1,5 Millionen vs. Walmart

USA Es ist die größte Sammelklage von Arbeitnehmern in der Geschichte der USA: Weibliche Angestellte verklagen die Supermarktkette wegen Diskriminierung. Nun wird sie geprüft

Vor dem Obersten Gerichtshof der USA wurden am vergangenen Dienstag die mündlichen Anhörungen in der größten Sammelklage von Arbeitnehmern in der Geschichte der USA abgehalten. 2001 hatte Betty Duke stellvertretend für mehrere Hundertausend weibliche Waltmart-Angestellte geklagt. Gegenstand der Anklage: diskriminierende Praktiken bei Bezahlung und Beförderung. Nachdem ein Bundesgericht den Fall für eine Sammelklage freigegeben hat, geht die Kaufhauskette Walmart nun in Revision. Der Fall betrifft zwischen einer halben und 1, 5 Millionen aktuelle und ehemalige weibliche Angestellte des Unternehmens. Die Klägerinnen fordern Lohnnachzahlungen sowie eine Veränderung der diskriminierenden Unternehmenspraxis.

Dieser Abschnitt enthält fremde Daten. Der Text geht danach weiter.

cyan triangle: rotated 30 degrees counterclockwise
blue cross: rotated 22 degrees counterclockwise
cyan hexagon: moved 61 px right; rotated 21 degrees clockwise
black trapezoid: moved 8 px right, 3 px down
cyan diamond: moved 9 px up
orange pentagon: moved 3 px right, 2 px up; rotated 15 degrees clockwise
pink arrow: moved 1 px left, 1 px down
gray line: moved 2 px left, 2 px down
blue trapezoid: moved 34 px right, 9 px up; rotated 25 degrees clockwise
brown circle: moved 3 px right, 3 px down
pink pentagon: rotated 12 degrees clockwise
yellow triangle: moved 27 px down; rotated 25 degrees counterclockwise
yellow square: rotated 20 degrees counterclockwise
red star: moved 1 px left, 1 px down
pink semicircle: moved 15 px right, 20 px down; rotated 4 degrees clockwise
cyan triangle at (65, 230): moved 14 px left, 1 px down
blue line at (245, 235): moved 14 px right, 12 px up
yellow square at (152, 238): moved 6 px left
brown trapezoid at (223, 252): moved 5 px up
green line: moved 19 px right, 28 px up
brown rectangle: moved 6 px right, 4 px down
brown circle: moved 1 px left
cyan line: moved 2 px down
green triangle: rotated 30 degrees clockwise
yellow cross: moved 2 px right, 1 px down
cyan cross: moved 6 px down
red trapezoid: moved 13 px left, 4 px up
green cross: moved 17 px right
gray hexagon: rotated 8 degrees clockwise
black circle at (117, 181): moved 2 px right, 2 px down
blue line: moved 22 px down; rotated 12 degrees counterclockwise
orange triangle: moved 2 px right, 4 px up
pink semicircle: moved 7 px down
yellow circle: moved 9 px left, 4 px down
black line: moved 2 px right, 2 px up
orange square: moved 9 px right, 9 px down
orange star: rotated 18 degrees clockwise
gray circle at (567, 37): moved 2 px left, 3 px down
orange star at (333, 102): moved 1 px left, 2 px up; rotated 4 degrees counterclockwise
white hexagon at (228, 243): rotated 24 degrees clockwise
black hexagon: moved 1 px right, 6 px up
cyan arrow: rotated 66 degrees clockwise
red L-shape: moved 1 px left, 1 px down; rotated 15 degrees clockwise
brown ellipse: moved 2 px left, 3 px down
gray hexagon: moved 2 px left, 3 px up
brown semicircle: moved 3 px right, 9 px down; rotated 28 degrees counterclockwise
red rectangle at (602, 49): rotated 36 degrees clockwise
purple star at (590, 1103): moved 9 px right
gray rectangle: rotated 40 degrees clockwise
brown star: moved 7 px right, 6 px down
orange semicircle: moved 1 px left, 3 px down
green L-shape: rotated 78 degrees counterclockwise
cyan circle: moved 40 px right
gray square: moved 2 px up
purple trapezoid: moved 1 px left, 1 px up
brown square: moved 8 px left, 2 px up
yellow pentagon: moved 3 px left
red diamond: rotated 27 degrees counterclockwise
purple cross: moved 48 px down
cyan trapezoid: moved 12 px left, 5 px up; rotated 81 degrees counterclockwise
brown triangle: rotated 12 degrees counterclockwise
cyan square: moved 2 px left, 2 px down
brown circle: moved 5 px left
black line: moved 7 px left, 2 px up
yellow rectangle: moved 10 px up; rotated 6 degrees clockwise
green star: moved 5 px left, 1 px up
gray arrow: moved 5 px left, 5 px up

Ob auch das oberste amerikanische Gericht die Sammelklage für rechtmäßig erachtet, wird nicht nur von den weiblichen Angestellten des Unternehmens sondern auch von der amerikanischen Wirtschaft mit großem Interesse verfolgt. Wenn ja, müsste jedes große Unternehmen Sammelklagen wegen Diskriminierungsvorwürfen fürchten, die auf verallgemeinerten Theorien von einer diskriminierenden Unternehmenskultur und subjektiven Entscheidungen vor Ort basieren.

Das Instrument der Sammelklage ermöglicht es Millionen mutmaßlich Betroffener, ihre Klagen in einem repräsentativen Fall zusammenzufassen. Es existiert in Amerika bereits seit 1938, wurde aber im Rahmen des Civil Rights Act stark verändert und gilt in seiner gegenwärtigen Form seit 1966. Wenn ein Gericht eine Sammelklage für zulässig befindet, gelangt nur der Fall einer einzelnen Klägerin, wie in diesem Fall der von Betty Duke, oder einiger weniger zur Verhandlung.

Umstrittenes Instrument

Sammelklagen waren schon immer stark umstritten. Befürworter sehen in ihnen ein Mittel zur Stärkung vieler einzelner Betroffener, deren individuelle Klagen vergleichsweise wenig Aussicht auf Erfolg hätten. Einzeln haben die meisten nicht einmal die Möglichkeit, einen Anwalt zu engagieren, da diese nur ungern Einzelpersonen mit geringen Forderungen vertreten. In diesem Fall sei eine Sammelklage dem Anwalt der Frauen zufolge angemessen, weil die Forderungen der einzelnen Frauen 1.100 Dollar nicht überstiegen.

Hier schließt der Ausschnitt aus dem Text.